Люди и положения (сборник). Борис Пастернак
Читать онлайн книгу.Скоро крайняя и самая пыльная часть бора сошла в деревянных башмаках с земли на каменную мостовую. Они вошли в город.
«Как велико и неизгладимо должно быть унижение человека, – думал Сережа, – чтобы, наперед отожествив все новые нечаянности с прошедшим, он дорос до потребности в земле, новой с самого основанья и ничем не похожей на ту, на которой его так обидели или поразили!»
В эти дни идея богатства стала занимать его впервые в жизни. Он затомился неотложностью, с какой его следовало раздобыть. Он отдал бы его Арильд и попросил раздать дальше, и все – женщинам. Несколько первых рук он назвал бы ей сам. И все это были бы миллионы, и названные отдавали бы новым, и так далее, и так далее.

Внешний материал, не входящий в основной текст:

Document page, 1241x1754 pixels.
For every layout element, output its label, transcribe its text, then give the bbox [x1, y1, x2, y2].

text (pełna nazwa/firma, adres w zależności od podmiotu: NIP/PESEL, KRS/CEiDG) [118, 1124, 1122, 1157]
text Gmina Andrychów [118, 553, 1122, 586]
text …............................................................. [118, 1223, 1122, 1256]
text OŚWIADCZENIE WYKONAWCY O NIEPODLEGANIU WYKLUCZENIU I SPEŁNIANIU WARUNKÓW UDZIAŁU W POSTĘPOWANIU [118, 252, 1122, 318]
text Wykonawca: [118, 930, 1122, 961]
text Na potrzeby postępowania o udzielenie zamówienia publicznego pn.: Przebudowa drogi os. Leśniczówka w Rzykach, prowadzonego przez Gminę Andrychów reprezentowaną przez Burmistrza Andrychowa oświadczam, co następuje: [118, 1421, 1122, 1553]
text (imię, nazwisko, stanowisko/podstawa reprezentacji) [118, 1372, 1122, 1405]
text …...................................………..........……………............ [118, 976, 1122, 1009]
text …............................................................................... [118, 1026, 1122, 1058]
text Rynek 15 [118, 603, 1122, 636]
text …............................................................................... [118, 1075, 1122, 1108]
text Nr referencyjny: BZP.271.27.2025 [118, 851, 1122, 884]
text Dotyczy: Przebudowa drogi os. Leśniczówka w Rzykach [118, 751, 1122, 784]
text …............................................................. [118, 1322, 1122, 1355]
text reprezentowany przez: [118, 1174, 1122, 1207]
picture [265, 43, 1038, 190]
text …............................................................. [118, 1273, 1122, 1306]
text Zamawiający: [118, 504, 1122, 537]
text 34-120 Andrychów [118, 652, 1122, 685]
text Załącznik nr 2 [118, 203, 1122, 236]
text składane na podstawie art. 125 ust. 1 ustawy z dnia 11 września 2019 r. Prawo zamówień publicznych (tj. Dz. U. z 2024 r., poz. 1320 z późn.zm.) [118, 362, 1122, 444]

Гарри выздоравливал, но госпожа Фрестельн оставалась при нем неотлучно. Ей продолжали стлать в классной. Вечерами Сережа уходил из дому и возвращался лишь на рассвете. За дверью ворочалась в постели и покашливала хозяйка и всеми способами давала понять, что знает о его неурочных приходах. Если бы она спросила, откуда он является, он не задумываясь назвал бы ей места своих отлучек. Она это чувствовала и, остерегаясь серьезности, какую он вложил бы в ответ и которую ей пришлось бы проглотить как обязательность, оставляла его в покое. Он приходил оттуда с тем же далеким светом в глазах, что с прогулки в Сокольники.
Одна за другой несколько женщин всплыли в разные ночи на уличную поверхность, поднятые привлекательностью и случайностью из несуществования. Три новых женских повести стали рядом с историей Арильд. Неизвестно, почему изливались на Сережу эти признанья. Он не ходил их исповедовать, потому что считал это низостью. Как бы в объяснение безотчетной доверенности, которая влекла их к нему, одна из них сказала, что он словно чем-то похож на них самих.
Это сказала самая матерая и запудренная из всех, самая-рассамая, та самая, что уже до скончанья дней была со всем светом на «ты», поторапливала извозчика такими жалобами на свою знобкость, которых нельзя привесть, и всеми выпадами своей хриплой красоты уравнивала все, до чего ни касалась. Ее комнатка во втором этаже пятиоконного домика, кривого и вонючего, ничем с виду не отличалась от любого мещанского жилья из беднейших. По стене ниспадали дешевые ширинки, утыканные фотографиями и бумажными цветами. У простенка, крыльями захватывая оба подоконника, горбился раскладной стол. А напротив, у не доходившей до верху перегородки, стояла железная кровать. И, однако, при всем сходстве с человеческим жилищем это место было полной его противоположностью.
Половики подстилались под ноги гостя с редким холуйством и, приглашая не церемониться с квартиранткой, сами, казалось, готовы были подать пример, как ею помыкать. Чужой толк был их единственным хозяином. Все существовало настежь, проточным порядком, как в потоп. Казалось, даже и окна обращены тут не изнутри наружу, а снаружи вовнутрь. Подмытые уличной славой, как в наводненье, домашние вещи не чинясь и как попадется плавали по широкому званью Сашки.